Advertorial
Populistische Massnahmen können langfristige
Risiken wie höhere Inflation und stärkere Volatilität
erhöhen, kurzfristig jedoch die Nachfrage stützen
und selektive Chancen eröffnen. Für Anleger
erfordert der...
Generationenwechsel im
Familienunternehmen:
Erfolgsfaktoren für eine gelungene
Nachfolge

YOUR OBJECTIVE — Each record above is to be written out again, without any change.

RESULT BELOW —
Advertorial
Populistische Massnahmen können langfristige
Risiken wie höhere Inflation und stärkere Volatilität
erhöhen, kurzfristig jedoch die Nachfrage stützen
und selektive Chancen eröffnen. Für Anleger
erfordert der...
Generationenwechsel im
Familienunternehmen:
Erfolgsfaktoren für eine gelungene
Nachfolge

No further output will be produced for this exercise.